Oil prices, on Monday, August 7, slid, moving away from nine-week highs, as worries lingered over high production from OPEC and the United States.
Global benchmark Brent crude futures LCOc1 were down 65 cents, or 1.24 percent, at $51.77 a barrel at 0926 GMT.
U.S. crude futures CLc1 were down 59 cents, or 1.19 percent, at $48.99 per barrel.
Both contracts stood more than $1 below the levels hit last week, which marked their highest since late May, when oil producers led by the Organization of the Petroleum Exporting Countries extended a deal to reduce output by 1.8 million barrels per day (bpd) until the end of next March.
Doubts have since swirled around the effectiveness of the cuts, as OPEC output hit a 2017 high in July and its exports hit a record.
“The market is looking for comment from Saudi Arabia signaling OPEC will meet its agreed target,” said Hans van Cleef, senior energy economist with ABN AMRO. “The possibility for (price) movement seems limited unless OPEC comes out with a statement.”
Officials from a joint OPEC and non-OPEC technical committee are meeting in Abu Dhabi on Monday and Tuesday to discuss ways to boost compliance with the deal.
The OPEC concerns were enough to outweigh news on Monday that Libya’s Sharara oilfield, which has been producing 270,000 bpd, is gradually shutting down. Increased output from Libya, which along with Nigeria was exempt from the initial cuts, has been a key driver in OPEC’s production increases.

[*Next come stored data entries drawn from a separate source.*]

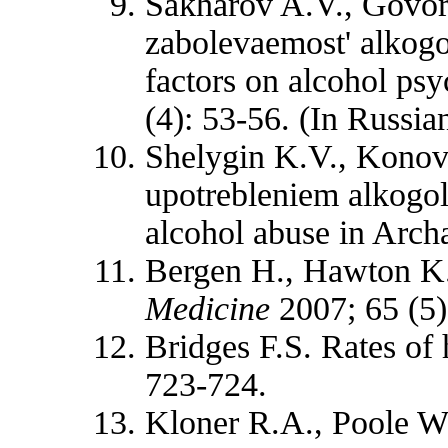
Sakharov A.V., Govor
zabolevaemost' alkogo
factors on alcohol psy
(4): 53-56. (In Russian
Shelygin K.V., Konova
upotrebleniem alkogol
alcohol abuse in Arch
Bergen H., Hawton K. 
Medicine
2007; 65 (5)
Bridges F.S. Rates of
723-724.
Kloner R.A., Poole W.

High oil output in the United States was counteracting other bullish factors, including a Baker Hughes report on Friday that showed a cut of one drilling rig in the week to Aug. 4, bringing the total count down to 765. RIG-OL-USA-BHI
U.S. weekly oil production hit 9.43 million bpd in the week to July 28, the highest since August 2015 and up 12 percent from its most recent low in June last year. C-OUT-T-EIA
Analysts said further output gains could send prices lower, Reuters reports.